What is needed | Go through the listing and count the lines with "CROSS" in them; write only the number.

Source material |
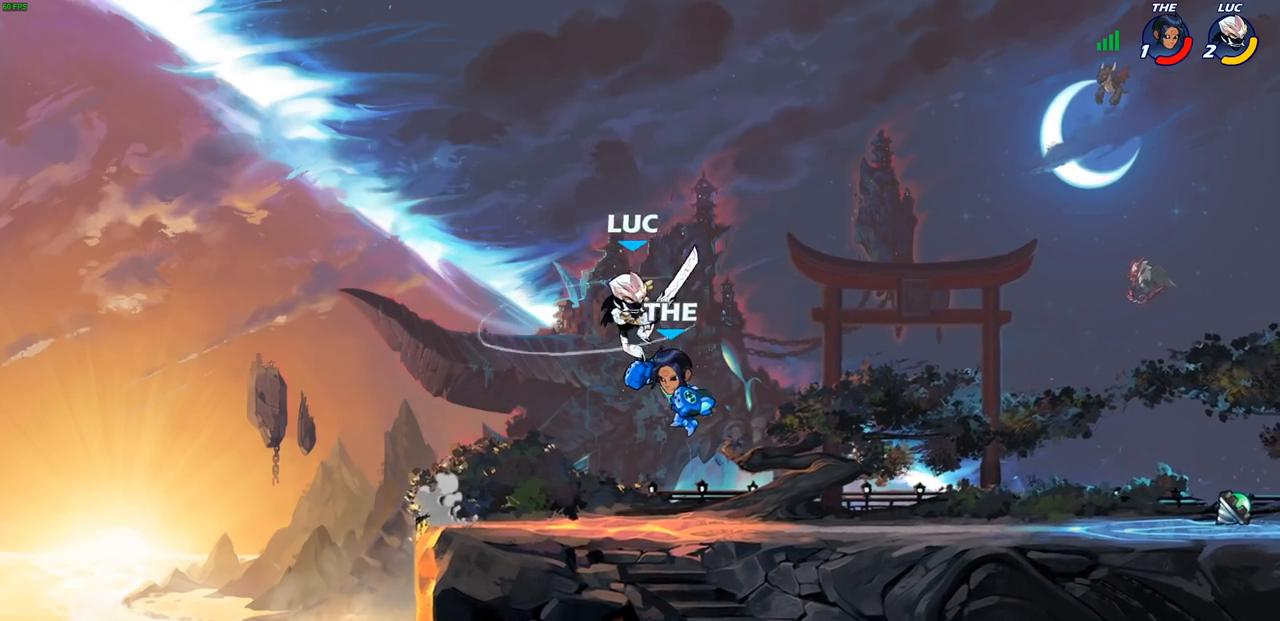
{"buttons": ["CROSS"], "left_stick": "up-right", "right_stick": "center", "events": [[350, "left_stick", "up"], [400, "left_stick", "up-right"], [417, "CROSS", "down"]]}
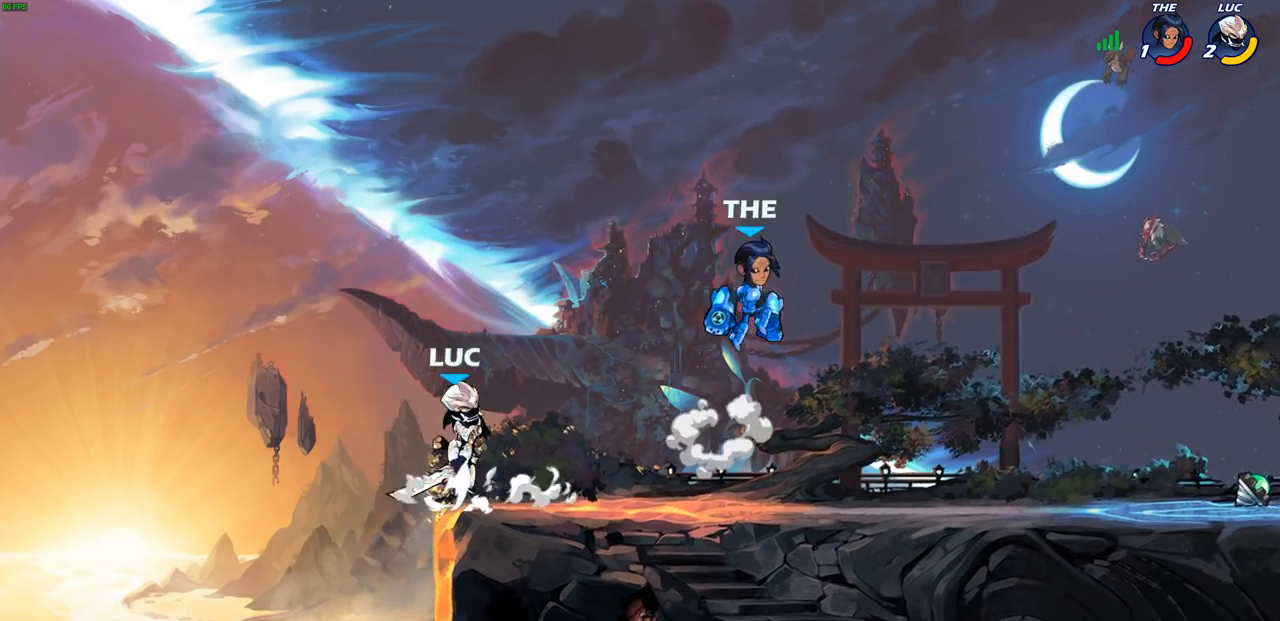
{"buttons": ["CIRCLE", "R2"], "left_stick": "right", "right_stick": "center", "events": [[67, "CROSS", "up"], [83, "left_stick", "right"], [200, "left_stick", "down-right"], [417, "left_stick", "right"], [450, "R2", "down"], [467, "CIRCLE", "down"]]}
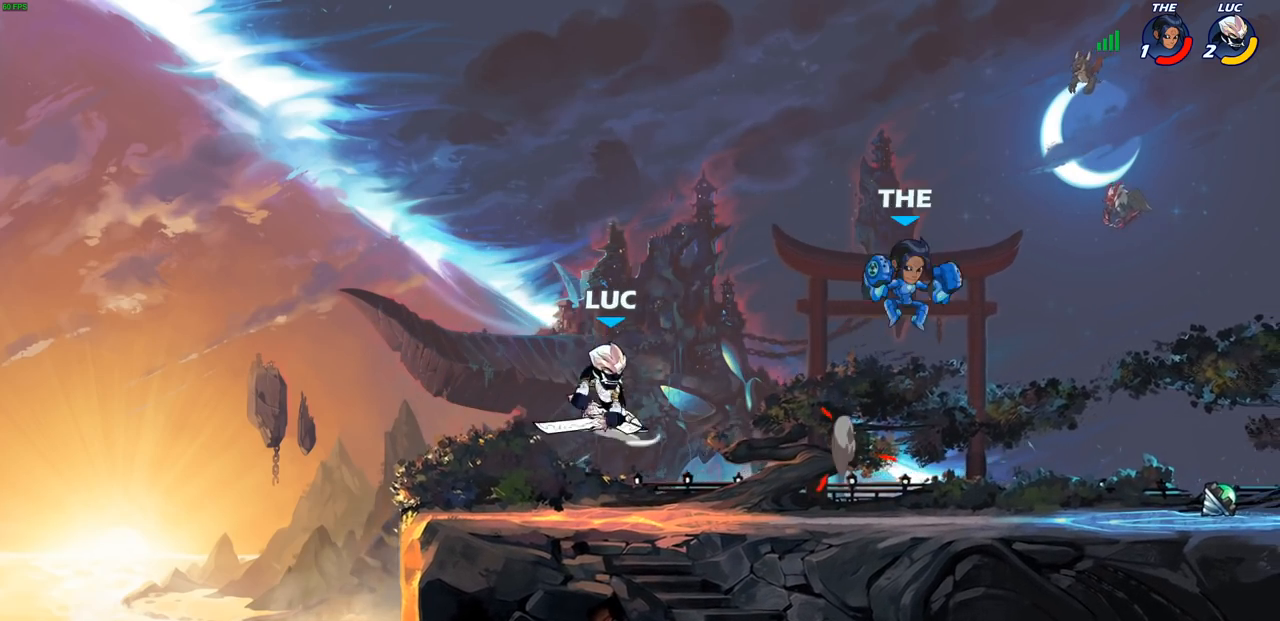
{"buttons": [], "left_stick": "center", "right_stick": "center", "events": [[50, "CIRCLE", "up"], [67, "R2", "up"], [167, "left_stick", "center"], [317, "left_stick", "right"], [500, "left_stick", "center"]]}
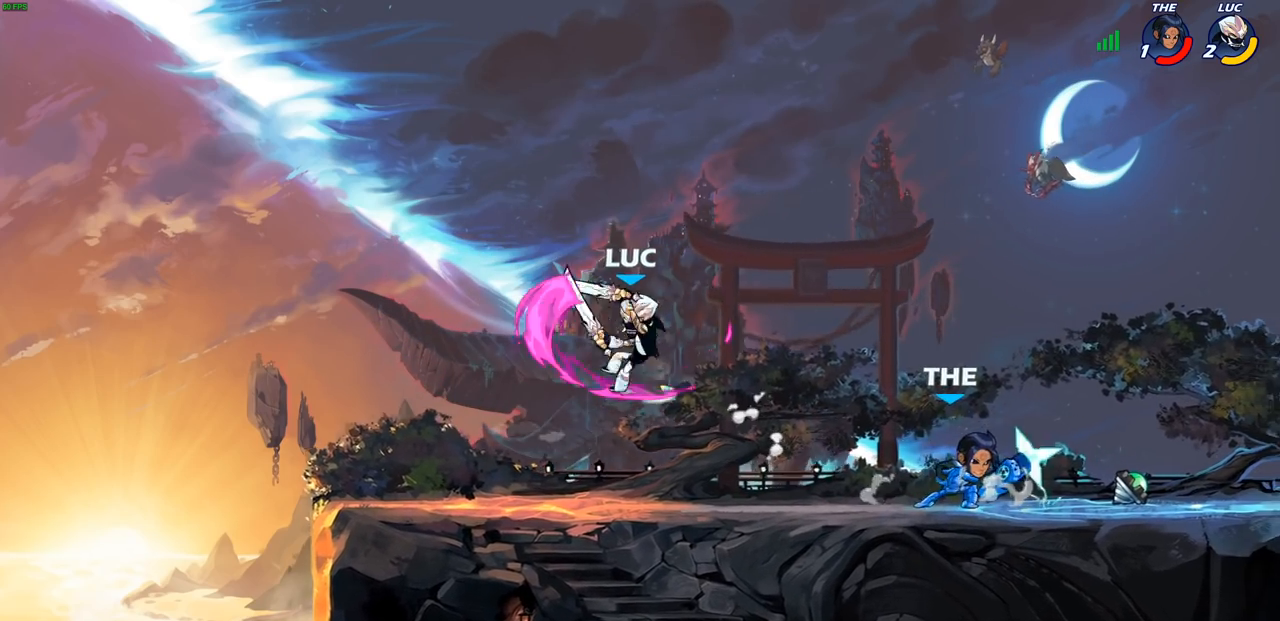
{"buttons": [], "left_stick": "left", "right_stick": "center", "events": [[350, "left_stick", "left"]]}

Expected output | 2